Les maladies endocriniennes ou métaboliques sont elles aussi impliquées, telle que l’hypothyroïdie, le diabète, l’insuffisance rénale, sans oublier des troubles fréquents avec l’avancée en âge comme la diminution de la quantité de potassium, de calcium ou de magnésium contenue dans le sang (hypokaliémie, hypocalcémie, hypomagnésémie).

Cherchez le médicament…
Les personnes âgées prennent souvent plusieurs médicaments. Or la liste des molécules pouvant induire une constipation ou favoriser celle-ci est longue. Parmi eux, les antidépresseurs et neuroleptiques, les antiparkinsoniens, certains antihypertenseurs, les antiacides, les anticonvulsivants, les myorelaxants, les diurétiques, les antidiarrhéiques et même la supplémentation en fer ou en calcium etc.

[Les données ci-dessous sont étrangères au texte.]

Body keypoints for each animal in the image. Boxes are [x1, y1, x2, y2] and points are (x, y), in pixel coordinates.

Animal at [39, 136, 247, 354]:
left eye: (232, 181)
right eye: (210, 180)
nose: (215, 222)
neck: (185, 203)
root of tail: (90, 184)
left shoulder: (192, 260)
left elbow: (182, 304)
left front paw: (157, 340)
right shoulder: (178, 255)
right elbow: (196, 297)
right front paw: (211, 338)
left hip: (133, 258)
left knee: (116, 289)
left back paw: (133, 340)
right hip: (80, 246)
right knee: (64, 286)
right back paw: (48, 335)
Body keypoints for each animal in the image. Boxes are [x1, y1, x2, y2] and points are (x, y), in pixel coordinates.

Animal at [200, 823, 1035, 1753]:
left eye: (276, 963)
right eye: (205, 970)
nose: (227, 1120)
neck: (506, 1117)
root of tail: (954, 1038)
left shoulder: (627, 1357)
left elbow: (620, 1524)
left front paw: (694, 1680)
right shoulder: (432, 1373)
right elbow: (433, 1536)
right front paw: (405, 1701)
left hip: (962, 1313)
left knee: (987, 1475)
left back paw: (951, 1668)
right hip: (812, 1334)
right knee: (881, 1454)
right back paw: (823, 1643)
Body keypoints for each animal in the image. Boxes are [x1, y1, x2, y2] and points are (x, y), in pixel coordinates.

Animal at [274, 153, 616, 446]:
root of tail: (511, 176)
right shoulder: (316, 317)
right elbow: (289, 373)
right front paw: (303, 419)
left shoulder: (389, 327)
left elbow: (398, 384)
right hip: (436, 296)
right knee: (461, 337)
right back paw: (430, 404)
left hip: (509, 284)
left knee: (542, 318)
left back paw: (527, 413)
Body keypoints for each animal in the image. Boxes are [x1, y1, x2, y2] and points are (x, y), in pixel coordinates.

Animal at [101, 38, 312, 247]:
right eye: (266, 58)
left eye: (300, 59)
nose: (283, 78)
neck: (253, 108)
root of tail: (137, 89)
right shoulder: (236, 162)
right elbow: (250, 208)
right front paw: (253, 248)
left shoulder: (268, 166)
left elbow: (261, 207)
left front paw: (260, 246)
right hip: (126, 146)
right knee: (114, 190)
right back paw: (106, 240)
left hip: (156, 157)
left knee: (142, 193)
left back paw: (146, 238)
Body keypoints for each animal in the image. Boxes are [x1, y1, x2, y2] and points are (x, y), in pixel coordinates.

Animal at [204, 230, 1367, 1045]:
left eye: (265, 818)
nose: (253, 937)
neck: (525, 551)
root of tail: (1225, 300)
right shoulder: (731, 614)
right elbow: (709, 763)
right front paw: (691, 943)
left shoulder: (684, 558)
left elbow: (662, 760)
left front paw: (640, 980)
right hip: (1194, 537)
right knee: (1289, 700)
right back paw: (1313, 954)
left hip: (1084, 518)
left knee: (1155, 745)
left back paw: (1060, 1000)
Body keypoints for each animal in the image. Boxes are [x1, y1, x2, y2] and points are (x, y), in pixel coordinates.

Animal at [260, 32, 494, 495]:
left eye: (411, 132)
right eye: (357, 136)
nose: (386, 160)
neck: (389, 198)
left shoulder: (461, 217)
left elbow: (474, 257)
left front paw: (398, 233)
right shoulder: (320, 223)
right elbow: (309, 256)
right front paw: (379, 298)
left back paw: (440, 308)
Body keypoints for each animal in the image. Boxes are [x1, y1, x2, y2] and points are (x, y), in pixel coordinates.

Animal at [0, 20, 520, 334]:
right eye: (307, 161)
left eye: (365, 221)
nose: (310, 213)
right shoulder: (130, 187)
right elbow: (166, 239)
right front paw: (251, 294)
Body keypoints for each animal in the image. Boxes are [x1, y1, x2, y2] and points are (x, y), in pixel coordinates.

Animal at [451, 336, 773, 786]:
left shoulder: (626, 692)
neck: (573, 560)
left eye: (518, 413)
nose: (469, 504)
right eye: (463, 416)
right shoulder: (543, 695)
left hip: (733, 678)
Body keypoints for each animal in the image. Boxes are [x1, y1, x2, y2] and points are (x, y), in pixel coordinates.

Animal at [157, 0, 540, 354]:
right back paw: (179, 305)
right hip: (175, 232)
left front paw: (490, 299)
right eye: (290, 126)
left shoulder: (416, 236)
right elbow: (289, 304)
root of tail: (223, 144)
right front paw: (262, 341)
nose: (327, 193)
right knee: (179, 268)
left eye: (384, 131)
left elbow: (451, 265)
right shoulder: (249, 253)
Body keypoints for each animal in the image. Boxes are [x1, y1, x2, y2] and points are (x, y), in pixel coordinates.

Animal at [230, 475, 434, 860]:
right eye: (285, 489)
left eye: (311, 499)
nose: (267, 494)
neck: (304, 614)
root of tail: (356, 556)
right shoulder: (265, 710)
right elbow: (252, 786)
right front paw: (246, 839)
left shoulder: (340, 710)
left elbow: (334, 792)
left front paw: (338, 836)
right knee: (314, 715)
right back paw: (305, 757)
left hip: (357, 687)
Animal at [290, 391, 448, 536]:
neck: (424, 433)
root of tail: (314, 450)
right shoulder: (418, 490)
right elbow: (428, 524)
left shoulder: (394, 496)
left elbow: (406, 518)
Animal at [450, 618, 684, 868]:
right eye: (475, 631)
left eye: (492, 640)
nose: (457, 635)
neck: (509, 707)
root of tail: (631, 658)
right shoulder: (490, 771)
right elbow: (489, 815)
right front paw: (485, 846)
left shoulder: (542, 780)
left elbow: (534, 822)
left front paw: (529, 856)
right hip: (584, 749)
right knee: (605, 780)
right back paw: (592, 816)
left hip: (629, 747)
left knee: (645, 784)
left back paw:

La constipation est un effet digestif indésirable fréquent sous médicament contenant de la morphine.

Du bon usage des laxatifs
Les trois quarts des sujets âgés en institution sont sous médicament laxatifs. Ils sont 6% avant 40 ans sous laxatifs en institution et 60% après 60 ans.
Mais avant d’avoir le réflexe « laxatif », il faut s’assurer de règles fondamentales comme l’activité physique, qui a fait ses preuves lorsque la personne est confinée au lit et au fauteuil, une hydratation suffisante (1,5 litre de boissons) ‏et un apport en fibres correct (15 à 20 g/jour de son, de céréales).

Quant à l’usage des laxatifs, utiles en cas de constipation lorsque celle-ci est dû à un trouble de la progression des selles dans le côlon, il faut toujours débuter par un laxatif non irritant (dit de « lest », qui hydrate les selles) et l’associer, si la constipation s’avère rebelle, à un second laxatif non irritant ou à un laxatif stimulant ; il stimule la motricité du côlon et la sécrétion d’eau par la muqueuse colique.

En cas de constipation cette fois-ci par trouble de l’évacuation, on utilise alors les suppositoires (à la glycérine ou à dégagement de gaz carbonique) et les lavements en cas d’accumulation de matières dans le rectum (le plus souvent) …

D’après un entretien avec le Dr Nadine Murat-Charrouf (Service de médecine gériatrique, CHU de Rennes).